● Texte de la page
Octobre 2018 à Janvier 2019

Publié le par Michel Mourlet

(Première publication in NRU n° 55)

Octobre (suite)

L’effet inverse. L’augmentation de fréquence des agressions commises dans la rue contre les homosexuels ‒ décrite par les journalistes de la Voix de son Maître comme un fait brut dont aucune cause n’est avancée ‒ est la conséquence directe et combien prévisible de la politique, à la fois répressive (anti-homophobe) et promotionnelle, menée depuis quelques années en leur faveur. Jamais dans ma jeunesse on n’assista à ce type d’agression, qu’entraînent à l’évidence des comportements provocateurs encouragés par la loi. Une tolérance tacite, générale, fondée sur la discrétion (maxime arabe, paraît-il : « Les volets fermés, fais ce que tu veux dans ta chambre ») autorisait socialement l’homosexualité, à la condition expresse qu’elle ne fût ni ostentatoire, ni présentée comme « normale » par un moralisme dévoyé ‒ à l’œuvre en particulier dans nos fictions audiovisuelles ‒ pour en imprégner un public conçu comme une variété d’éponge. Or un légalisme dirigé contre un sentiment ancré dans l’espèce, appuyé sur la logique naturelle ‒ qui n’est pas seulement de l’homme, on devrait s’en douter, puisque elle structure l’univers ‒ est en soi une violence qui ne peut qu’engendrer la violence.

Je me souviens d’avoir repris dans Instants critiques un article de 2009 commentant la montée du racisme en France, article que j’avais intitulé « La loi de l’effet inverse ». Une loi apparemment inconnue des psycho-sociologues et des « princes qui nous gouvernent », quoique certains manipulateurs en usent volontiers. Dans ma jeunesse, on ne violait pas non plus les tombes pour des questions de race ou de religion. L’arsenal de persuasion sophistique et de contraintes légales de plus en plus éloigné du sens commun que les gouvernements mettent en place avec la complicité hébétée des médias s’accompagnera inéluctablement d’une élévation de la courbe de violence – jusqu’à une explosion finale qui pourra s’exprimer soit dans les urnes, soit dans la rue ; de celles qu’on nomme « révolutions ».

● Données
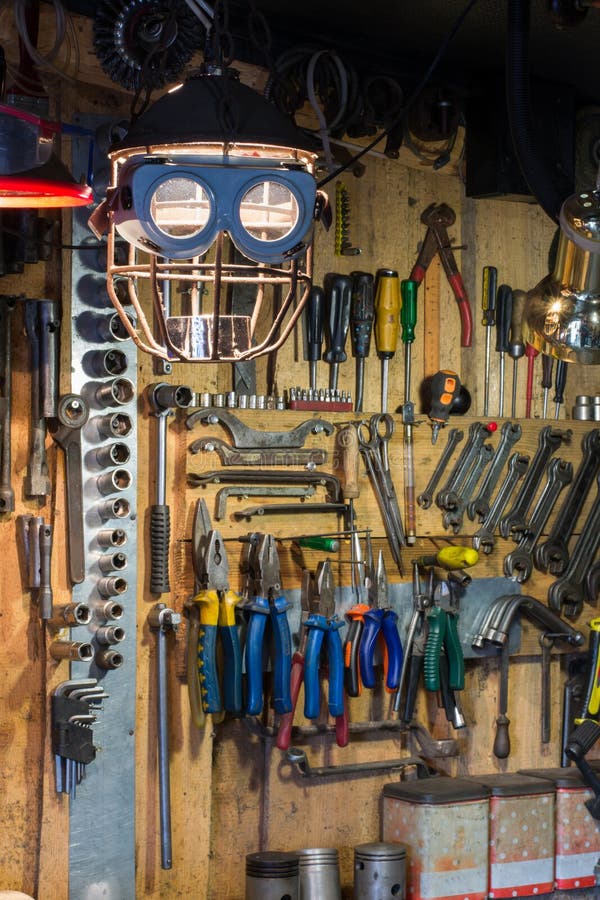
The width and height of the screenshot is (600, 900). I want to click on light fixture, so click(x=230, y=148).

● Consigne
D'après le texte de la page, quel titre l'auteur avait-il donné à son article de 2009 sur la montée du racisme en France ?

● Réponse
« La loi de l’effet inverse ».